Dataset excerpts:
Start of Block
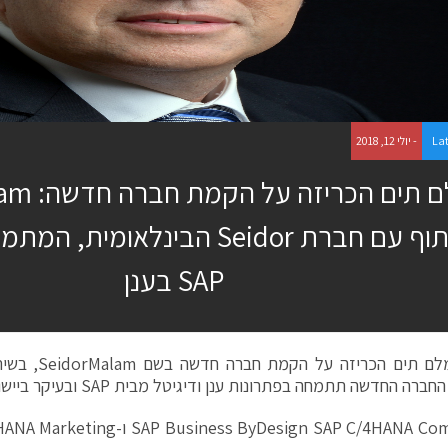
La
- יולי 12, 2018
מלם תים ה
בשיתוף עם חברת Seidor הבינלאומ
SAP בענן
קבוצת מלם תים הכ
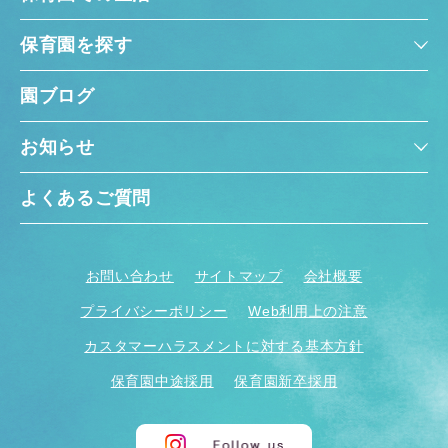
保育園を探す
園ブログ
お知らせ
よくあるご質問
お問い合わせ
サイトマップ
会社概要
プライバシーポリシー
Web利用上の注意
カスタマーハラスメントに対する基本方針
保育園中途採用
保育園新卒採用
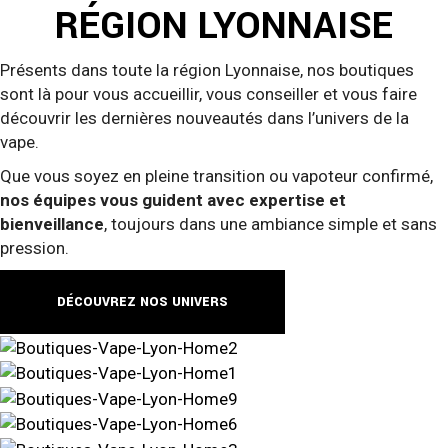
RÉGION LYONNAISE
Présents dans toute la région Lyonnaise, nos boutiques
sont là pour vous accueillir, vous conseiller et vous faire
découvrir les dernières nouveautés dans l’univers de la
vape.
Que vous soyez en pleine transition ou vapoteur confirmé,
nos équipes vous guident avec expertise et
bienveillance
, toujours dans une ambiance simple et sans
pression.
DÉCOUVREZ NOS UNIVERS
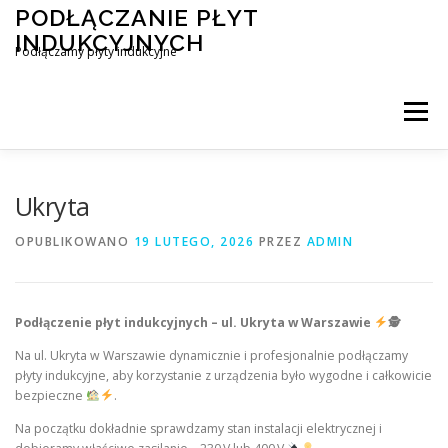
Przejdź
PODŁĄCZANIE PŁYT
do
INDUKCYJNYCH
treści
Podłączamy płyty indukcyjne
Menu
PODŁĄCZENIE PŁYTY INDUKCYJNEJ
BLOG
Ukryta
OPUBLIKOWANO
19 LUTEGO, 2026
PRZEZ
ADMIN
KONTAKT
Podłączenie płyt indukcyjnych – ul. Ukryta w Warszawie
🕵
Na ul. Ukryta w Warszawie dynamicznie i profesjonalnie podłączamy
płyty indukcyjne, aby korzystanie z urządzenia było wygodne i całkowicie
bezpieczne
.
Na początku dokładnie sprawdzamy stan instalacji elektrycznej i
End of Block
Problem:
Return all material verbatim, pictures omitted.

Response to this task:
La
- יולי 12, 2018
מלם תים ה
בשיתוף עם חברת Seidor הבינלאומ
SAP בענן
קבוצת מלם תים הכ
保育園を探す
園ブログ
お知らせ
よくあるご質問
お問い合わせ
サイトマップ
会社概要
プライバシーポリシー
Web利用上の注意
カスタマーハラスメントに対する基本方針
保育園中途採用
保育園新卒採用
RÉGION LYONNAISE
Présents dans toute la région Lyonnaise, nos boutiques
sont là pour vous accueillir, vous conseiller et vous faire
découvrir les dernières nouveautés dans l’univers de la
vape.
Que vous soyez en pleine transition ou vapoteur confirmé,
nos équipes vous guident avec expertise et
bienveillance
, toujours dans une ambiance simple et sans
pression.
DÉCOUVREZ NOS UNIVERS
Przejdź
PODŁĄCZANIE PŁYT
do
INDUKCYJNYCH
treści
Podłączamy płyty indukcyjne
Menu
PODŁĄCZENIE PŁYTY INDUKCYJNEJ
BLOG
Ukryta
OPUBLIKOWANO
19 LUTEGO, 2026
PRZEZ
ADMIN
KONTAKT
Podłączenie płyt indukcyjnych – ul. Ukryta w Warszawie
🕵
Na ul. Ukryta w Warszawie dynamicznie i profesjonalnie podłączamy
płyty indukcyjne, aby korzystanie z urządzenia było wygodne i całkowicie
bezpieczne
.
Na początku dokładnie sprawdzamy stan instalacji elektrycznej i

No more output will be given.